You re-use code by pulling in frameworks that are targeting a general problem, which target an abstraction of the actual problem you face. Then you either shoehorn your real problem to fit the abstraction, with glue classes and other connective tissue prone to inflammation.

I've done this for years, and while you can get it to work most of the time, it's frustrating to work with, confuses the hell out of people, and prone to both bugs and a kind of textual ossification due to abstraction overload and impedance mismatch.

What alternative is there?

Well, I'm thinking of something, I'll call it textual specificity for now. It means re-using code that way story tellers re-use characters and plot devices and narrative elements.

They don't refer to some set of paragraphs in another book with the canonical specification and description of the "uptight, overly pedantic git" character. They take the archetype, and rewrite it to fit their tone, and mutate it to mesh with the context/storyline they are weaving.

As a culture, programmers frown on that, and unless there is significant re-writing we would deride it as cut and paste coding.

What if textual recombination, and I don't mean macros, was our way of re-using code? Read the code that solves a similar problem, and then write a version of it tuned to your specific problem, to the reality your program has to interact with.

Sure, someone has to read your code and maintain it, but when the cost/benefit ratio for adding yet another gem dependency to my Rails or Java app is so bad, I'll take a chance getting my code right vs. juggling deps across version incompatibilities in a massive ecosystem.

I want to spend my time getting my code to match my problem, not spend it fighting off death by a thousand impedance mismatch papercuts within my cloud of overstuffed frameworks.

If you are not constrained by some OO straightjacket, put more code in fewer files. Don't be the project DRY nazi. Imagine yourself as the reader starting from the top of the file and going down. Describe your problem right next to the solution.

Instead of giving the reader switches and config variables, make the text easy to read and edit as they see fit. They'll probably want a function where you have a scalar anyways, dude.

Ok, this is starting to sound like Programming, Motherfucker rant.
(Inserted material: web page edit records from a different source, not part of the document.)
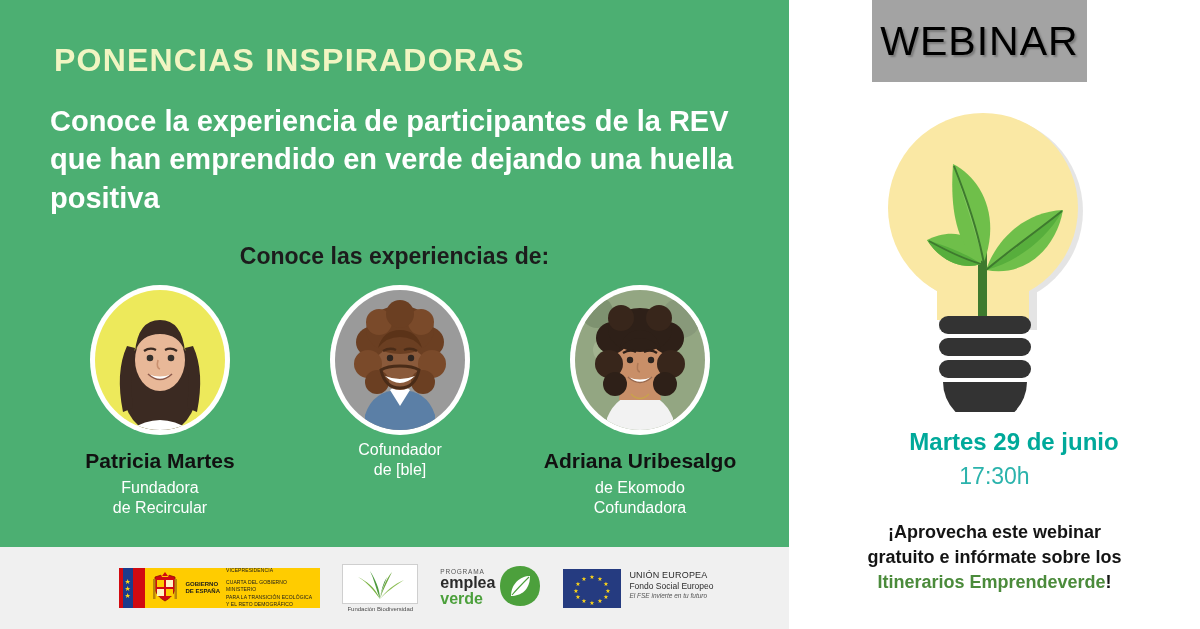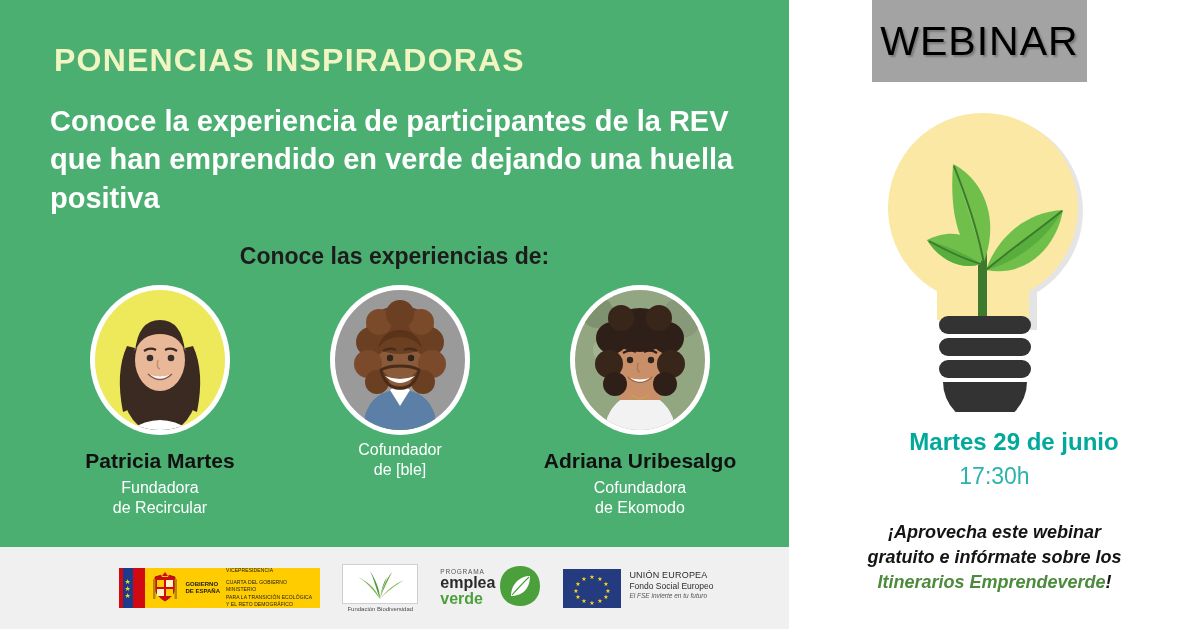"Cofundadora" div { order: before "de Ekomodo" -> after "de Ekomodo" }
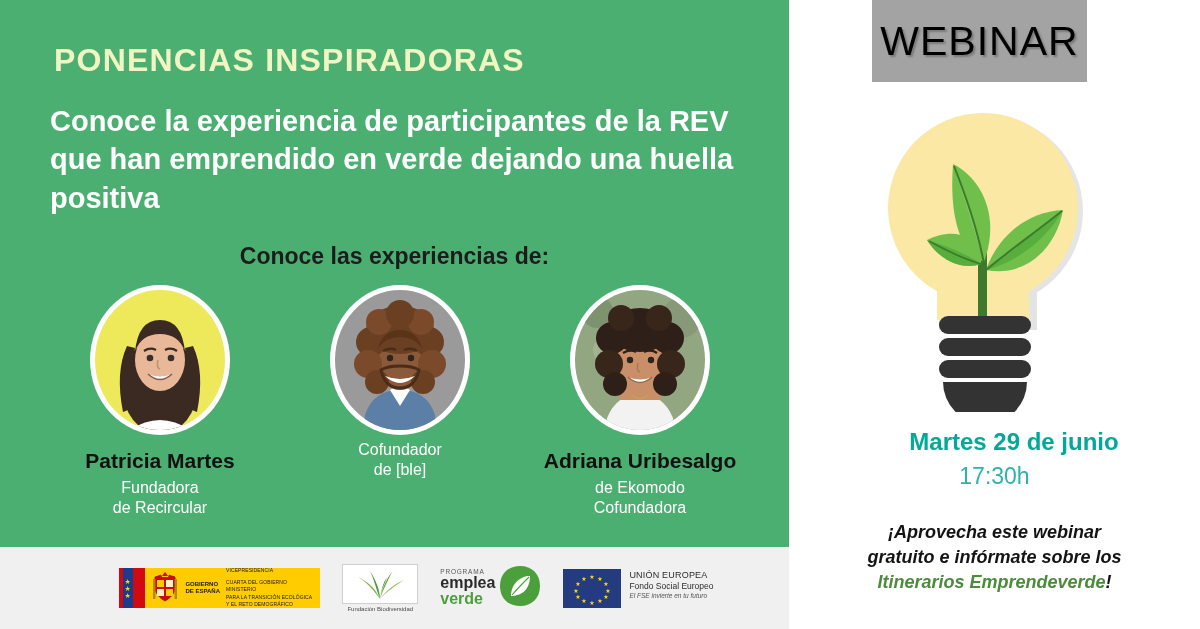"¡Aprovecha este webinar" .cta { font-style: italic -> none }
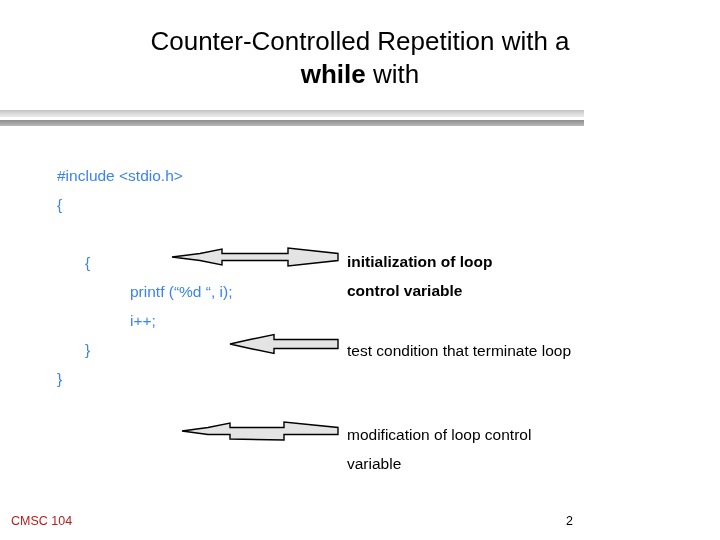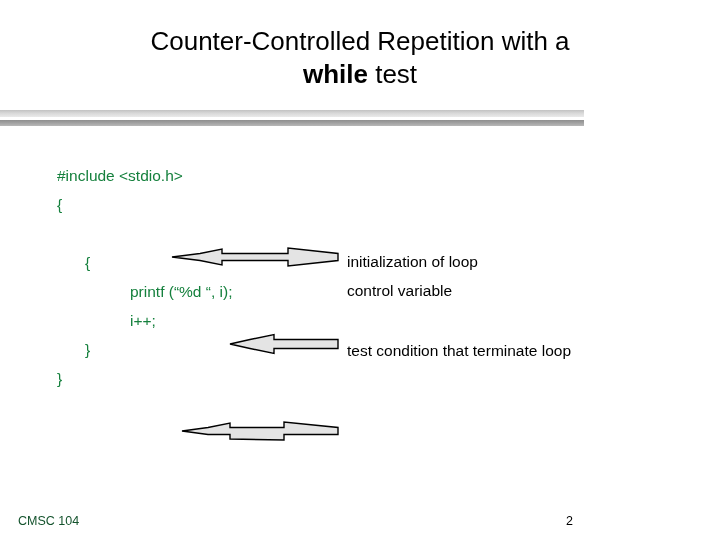"test" span { text: test -> with }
Probably should wrap it up.


There is no crisis, and this is no panacea, and Textual Specificity can swerve off the road and into the ditch of "Not Invented Here" and the fragmentation of community that plagued the Common Lisp world.

I'm suggesting we keep in mind that our programs are texts, and that the beauty of their form comes not from the generality of the abstractions we compose them from, but from the clarity and fit with which they interface with their ecological niche.

Hows that for miscegenating metaphors?

I must now pass beyond the veil of sleep, see you in Kadath.